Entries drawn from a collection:
--
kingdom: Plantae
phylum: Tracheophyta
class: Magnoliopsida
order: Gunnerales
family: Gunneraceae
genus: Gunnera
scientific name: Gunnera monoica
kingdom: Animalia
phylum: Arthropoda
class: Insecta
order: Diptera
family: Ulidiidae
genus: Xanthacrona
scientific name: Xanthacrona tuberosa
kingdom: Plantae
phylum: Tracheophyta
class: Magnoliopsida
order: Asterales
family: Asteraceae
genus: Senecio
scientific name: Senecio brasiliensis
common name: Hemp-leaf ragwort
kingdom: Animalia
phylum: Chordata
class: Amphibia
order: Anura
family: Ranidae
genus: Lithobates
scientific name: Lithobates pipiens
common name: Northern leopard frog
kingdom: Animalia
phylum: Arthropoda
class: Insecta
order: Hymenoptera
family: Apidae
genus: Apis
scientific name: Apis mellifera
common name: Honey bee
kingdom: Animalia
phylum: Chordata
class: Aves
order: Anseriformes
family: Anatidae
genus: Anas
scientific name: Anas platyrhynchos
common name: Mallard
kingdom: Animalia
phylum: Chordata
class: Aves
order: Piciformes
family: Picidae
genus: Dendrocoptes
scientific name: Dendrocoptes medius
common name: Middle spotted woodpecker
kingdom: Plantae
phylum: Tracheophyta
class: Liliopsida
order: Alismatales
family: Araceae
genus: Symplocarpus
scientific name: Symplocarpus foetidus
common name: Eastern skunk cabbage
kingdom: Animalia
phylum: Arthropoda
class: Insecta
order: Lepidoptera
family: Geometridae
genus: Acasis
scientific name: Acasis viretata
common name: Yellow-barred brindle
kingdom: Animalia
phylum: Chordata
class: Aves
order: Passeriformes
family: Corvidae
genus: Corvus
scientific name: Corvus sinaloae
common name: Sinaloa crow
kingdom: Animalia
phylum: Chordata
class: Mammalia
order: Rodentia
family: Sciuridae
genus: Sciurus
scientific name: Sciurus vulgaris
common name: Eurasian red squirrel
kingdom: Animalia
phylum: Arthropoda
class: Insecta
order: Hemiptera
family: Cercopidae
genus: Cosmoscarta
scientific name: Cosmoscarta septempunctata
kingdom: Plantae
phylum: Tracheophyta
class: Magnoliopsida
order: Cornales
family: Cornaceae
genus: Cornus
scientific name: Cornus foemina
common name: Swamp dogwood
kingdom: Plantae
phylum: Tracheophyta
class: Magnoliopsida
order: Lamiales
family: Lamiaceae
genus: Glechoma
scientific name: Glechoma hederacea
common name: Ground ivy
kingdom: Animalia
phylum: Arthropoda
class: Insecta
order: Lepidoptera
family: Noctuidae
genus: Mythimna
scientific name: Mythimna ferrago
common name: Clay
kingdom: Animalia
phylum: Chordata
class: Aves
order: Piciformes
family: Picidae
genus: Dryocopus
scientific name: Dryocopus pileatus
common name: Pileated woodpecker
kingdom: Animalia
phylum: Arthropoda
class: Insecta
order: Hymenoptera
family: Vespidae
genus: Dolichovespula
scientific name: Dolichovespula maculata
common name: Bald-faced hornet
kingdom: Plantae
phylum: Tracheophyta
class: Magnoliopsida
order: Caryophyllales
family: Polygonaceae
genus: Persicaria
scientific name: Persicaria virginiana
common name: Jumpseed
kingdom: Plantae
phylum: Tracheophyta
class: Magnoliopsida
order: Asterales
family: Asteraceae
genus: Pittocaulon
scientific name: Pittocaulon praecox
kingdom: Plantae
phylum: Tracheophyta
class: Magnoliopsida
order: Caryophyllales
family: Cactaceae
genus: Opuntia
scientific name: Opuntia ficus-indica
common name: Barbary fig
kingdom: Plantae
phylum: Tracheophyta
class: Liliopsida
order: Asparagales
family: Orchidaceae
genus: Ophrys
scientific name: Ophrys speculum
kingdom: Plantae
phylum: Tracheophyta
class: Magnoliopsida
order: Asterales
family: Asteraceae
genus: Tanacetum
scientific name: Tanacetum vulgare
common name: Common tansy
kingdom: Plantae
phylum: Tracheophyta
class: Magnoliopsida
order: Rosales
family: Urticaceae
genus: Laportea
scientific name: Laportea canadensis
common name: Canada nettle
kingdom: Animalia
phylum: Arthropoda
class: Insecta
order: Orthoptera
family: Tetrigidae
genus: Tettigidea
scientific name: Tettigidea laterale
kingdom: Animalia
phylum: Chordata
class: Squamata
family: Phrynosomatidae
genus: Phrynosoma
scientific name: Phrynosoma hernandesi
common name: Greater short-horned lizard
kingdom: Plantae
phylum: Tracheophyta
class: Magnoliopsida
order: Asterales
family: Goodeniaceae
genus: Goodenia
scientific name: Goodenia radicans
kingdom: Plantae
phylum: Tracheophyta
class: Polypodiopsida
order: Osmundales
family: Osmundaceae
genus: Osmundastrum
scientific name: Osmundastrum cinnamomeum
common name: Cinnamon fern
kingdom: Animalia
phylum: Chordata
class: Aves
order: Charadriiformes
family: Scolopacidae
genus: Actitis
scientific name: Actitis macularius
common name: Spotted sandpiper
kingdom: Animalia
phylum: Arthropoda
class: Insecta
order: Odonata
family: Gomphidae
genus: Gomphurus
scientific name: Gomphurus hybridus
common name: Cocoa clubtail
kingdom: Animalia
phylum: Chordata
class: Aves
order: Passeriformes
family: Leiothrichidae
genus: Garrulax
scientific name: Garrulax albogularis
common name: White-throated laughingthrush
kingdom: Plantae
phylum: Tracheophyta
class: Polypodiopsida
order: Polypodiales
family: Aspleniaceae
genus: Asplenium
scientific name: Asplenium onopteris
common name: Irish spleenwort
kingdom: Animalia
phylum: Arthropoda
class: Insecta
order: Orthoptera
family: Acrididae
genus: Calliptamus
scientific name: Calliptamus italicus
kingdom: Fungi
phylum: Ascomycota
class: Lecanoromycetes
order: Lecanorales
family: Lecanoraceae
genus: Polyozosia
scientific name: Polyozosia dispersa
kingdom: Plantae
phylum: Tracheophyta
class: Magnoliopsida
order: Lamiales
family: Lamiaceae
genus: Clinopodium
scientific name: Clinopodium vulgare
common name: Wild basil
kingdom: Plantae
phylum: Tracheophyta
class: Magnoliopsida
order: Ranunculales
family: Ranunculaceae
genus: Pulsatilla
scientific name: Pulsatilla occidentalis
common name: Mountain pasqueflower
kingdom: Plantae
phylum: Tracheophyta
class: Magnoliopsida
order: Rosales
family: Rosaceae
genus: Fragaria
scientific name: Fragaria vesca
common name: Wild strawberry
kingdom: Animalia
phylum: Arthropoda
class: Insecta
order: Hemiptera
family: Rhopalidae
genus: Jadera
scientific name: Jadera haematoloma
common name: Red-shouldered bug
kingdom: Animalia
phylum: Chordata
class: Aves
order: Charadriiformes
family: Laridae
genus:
--
What the task asks: Recast all of the lines above as a JSON list of strings, one string per line, with blank lines omitted.

Complete output:
[
  "kingdom: Plantae",
  "phylum: Tracheophyta",
  "class: Magnoliopsida",
  "order: Gunnerales",
  "family: Gunneraceae",
  "genus: Gunnera",
  "scientific name: Gunnera monoica",
  "kingdom: Animalia",
  "phylum: Arthropoda",
  "class: Insecta",
  "order: Diptera",
  "family: Ulidiidae",
  "genus: Xanthacrona",
  "scientific name: Xanthacrona tuberosa",
  "kingdom: Plantae",
  "phylum: Tracheophyta",
  "class: Magnoliopsida",
  "order: Asterales",
  "family: Asteraceae",
  "genus: Senecio",
  "scientific name: Senecio brasiliensis",
  "common name: Hemp-leaf ragwort",
  "kingdom: Animalia",
  "phylum: Chordata",
  "class: Amphibia",
  "order: Anura",
  "family: Ranidae",
  "genus: Lithobates",
  "scientific name: Lithobates pipiens",
  "common name: Northern leopard frog",
  "kingdom: Animalia",
  "phylum: Arthropoda",
  "class: Insecta",
  "order: Hymenoptera",
  "family: Apidae",
  "genus: Apis",
  "scientific name: Apis mellifera",
  "common name: Honey bee",
  "kingdom: Animalia",
  "phylum: Chordata",
  "class: Aves",
  "order: Anseriformes",
  "family: Anatidae",
  "genus: Anas",
  "scientific name: Anas platyrhynchos",
  "common name: Mallard",
  "kingdom: Animalia",
  "phylum: Chordata",
  "class: Aves",
  "order: Piciformes",
  "family: Picidae",
  "genus: Dendrocoptes",
  "scientific name: Dendrocoptes medius",
  "common name: Middle spotted woodpecker",
  "kingdom: Plantae",
  "phylum: Tracheophyta",
  "class: Liliopsida",
  "order: Alismatales",
  "family: Araceae",
  "genus: Symplocarpus",
  "scientific name: Symplocarpus foetidus",
  "common name: Eastern skunk cabbage",
  "kingdom: Animalia",
  "phylum: Arthropoda",
  "class: Insecta",
  "order: Lepidoptera",
  "family: Geometridae",
  "genus: Acasis",
  "scientific name: Acasis viretata",
  "common name: Yellow-barred brindle",
  "kingdom: Animalia",
  "phylum: Chordata",
  "class: Aves",
  "order: Passeriformes",
  "family: Corvidae",
  "genus: Corvus",
  "scientific name: Corvus sinaloae",
  "common name: Sinaloa crow",
  "kingdom: Animalia",
  "phylum: Chordata",
  "class: Mammalia",
  "order: Rodentia",
  "family: Sciuridae",
  "genus: Sciurus",
  "scientific name: Sciurus vulgaris",
  "common name: Eurasian red squirrel",
  "kingdom: Animalia",
  "phylum: Arthropoda",
  "class: Insecta",
  "order: Hemiptera",
  "family: Cercopidae",
  "genus: Cosmoscarta",
  "scientific name: Cosmoscarta septempunctata",
  "kingdom: Plantae",
  "phylum: Tracheophyta",
  "class: Magnoliopsida",
  "order: Cornales",
  "family: Cornaceae",
  "genus: Cornus",
  "scientific name: Cornus foemina",
  "common name: Swamp dogwood",
  "kingdom: Plantae",
  "phylum: Tracheophyta",
  "class: Magnoliopsida",
  "order: Lamiales",
  "family: Lamiaceae",
  "genus: Glechoma",
  "scientific name: Glechoma hederacea",
  "common name: Ground ivy",
  "kingdom: Animalia",
  "phylum: Arthropoda",
  "class: Insecta",
  "order: Lepidoptera",
  "family: Noctuidae",
  "genus: Mythimna",
  "scientific name: Mythimna ferrago",
  "common name: Clay",
  "kingdom: Animalia",
  "phylum: Chordata",
  "class: Aves",
  "order: Piciformes",
  "family: Picidae",
  "genus: Dryocopus",
  "scientific name: Dryocopus pileatus",
  "common name: Pileated woodpecker",
  "kingdom: Animalia",
  "phylum: Arthropoda",
  "class: Insecta",
  "order: Hymenoptera",
  "family: Vespidae",
  "genus: Dolichovespula",
  "scientific name: Dolichovespula maculata",
  "common name: Bald-faced hornet",
  "kingdom: Plantae",
  "phylum: Tracheophyta",
  "class: Magnoliopsida",
  "order: Caryophyllales",
  "family: Polygonaceae",
  "genus: Persicaria",
  "scientific name: Persicaria virginiana",
  "common name: Jumpseed",
  "kingdom: Plantae",
  "phylum: Tracheophyta",
  "class: Magnoliopsida",
  "order: Asterales",
  "family: Asteraceae",
  "genus: Pittocaulon",
  "scientific name: Pittocaulon praecox",
  "kingdom: Plantae",
  "phylum: Tracheophyta",
  "class: Magnoliopsida",
  "order: Caryophyllales",
  "family: Cactaceae",
  "genus: Opuntia",
  "scientific name: Opuntia ficus-indica",
  "common name: Barbary fig",
  "kingdom: Plantae",
  "phylum: Tracheophyta",
  "class: Liliopsida",
  "order: Asparagales",
  "family: Orchidaceae",
  "genus: Ophrys",
  "scientific name: Ophrys speculum",
  "kingdom: Plantae",
  "phylum: Tracheophyta",
  "class: Magnoliopsida",
  "order: Asterales",
  "family: Asteraceae",
  "genus: Tanacetum",
  "scientific name: Tanacetum vulgare",
  "common name: Common tansy",
  "kingdom: Plantae",
  "phylum: Tracheophyta",
  "class: Magnoliopsida",
  "order: Rosales",
  "family: Urticaceae",
  "genus: Laportea",
  "scientific name: Laportea canadensis",
  "common name: Canada nettle",
  "kingdom: Animalia",
  "phylum: Arthropoda",
  "class: Insecta",
  "order: Orthoptera",
  "family: Tetrigidae",
  "genus: Tettigidea",
  "scientific name: Tettigidea laterale",
  "kingdom: Animalia",
  "phylum: Chordata",
  "class: Squamata",
  "family: Phrynosomatidae",
  "genus: Phrynosoma",
  "scientific name: Phrynosoma hernandesi",
  "common name: Greater short-horned lizard",
  "kingdom: Plantae",
  "phylum: Tracheophyta",
  "class: Magnoliopsida",
  "order: Asterales",
  "family: Goodeniaceae",
  "genus: Goodenia",
  "scientific name: Goodenia radicans",
  "kingdom: Plantae",
  "phylum: Tracheophyta",
  "class: Polypodiopsida",
  "order: Osmundales",
  "family: Osmundaceae",
  "genus: Osmundastrum",
  "scientific name: Osmundastrum cinnamomeum",
  "common name: Cinnamon fern",
  "kingdom: Animalia",
  "phylum: Chordata",
  "class: Aves",
  "order: Charadriiformes",
  "family: Scolopacidae",
  "genus: Actitis",
  "scientific name: Actitis macularius",
  "common name: Spotted sandpiper",
  "kingdom: Animalia",
  "phylum: Arthropoda",
  "class: Insecta",
  "order: Odonata",
  "family: Gomphidae",
  "genus: Gomphurus",
  "scientific name: Gomphurus hybridus",
  "common name: Cocoa clubtail",
  "kingdom: Animalia",
  "phylum: Chordata",
  "class: Aves",
  "order: Passeriformes",
  "family: Leiothrichidae",
  "genus: Garrulax",
  "scientific name: Garrulax albogularis",
  "common name: White-throated laughingthrush",
  "kingdom: Plantae",
  "phylum: Tracheophyta",
  "class: Polypodiopsida",
  "order: Polypodiales",
  "family: Aspleniaceae",
  "genus: Asplenium",
  "scientific name: Asplenium onopteris",
  "common name: Irish spleenwort",
  "kingdom: Animalia",
  "phylum: Arthropoda",
  "class: Insecta",
  "order: Orthoptera",
  "family: Acrididae",
  "genus: Calliptamus",
  "scientific name: Calliptamus italicus",
  "kingdom: Fungi",
  "phylum: Ascomycota",
  "class: Lecanoromycetes",
  "order: Lecanorales",
  "family: Lecanoraceae",
  "genus: Polyozosia",
  "scientific name: Polyozosia dispersa",
  "kingdom: Plantae",
  "phylum: Tracheophyta",
  "class: Magnoliopsida",
  "order: Lamiales",
  "family: Lamiaceae",
  "genus: Clinopodium",
  "scientific name: Clinopodium vulgare",
  "common name: Wild basil",
  "kingdom: Plantae",
  "phylum: Tracheophyta",
  "class: Magnoliopsida",
  "order: Ranunculales",
  "family: Ranunculaceae",
  "genus: Pulsatilla",
  "scientific name: Pulsatilla occidentalis",
  "common name: Mountain pasqueflower",
  "kingdom: Plantae",
  "phylum: Tracheophyta",
  "class: Magnoliopsida",
  "order: Rosales",
  "family: Rosaceae",
  "genus: Fragaria",
  "scientific name: Fragaria vesca",
  "common name: Wild strawberry",
  "kingdom: Animalia",
  "phylum: Arthropoda",
  "class: Insecta",
  "order: Hemiptera",
  "family: Rhopalidae",
  "genus: Jadera",
  "scientific name: Jadera haematoloma",
  "common name: Red-shouldered bug",
  "kingdom: Animalia",
  "phylum: Chordata",
  "class: Aves",
  "order: Charadriiformes",
  "family: Laridae",
  "genus:"
]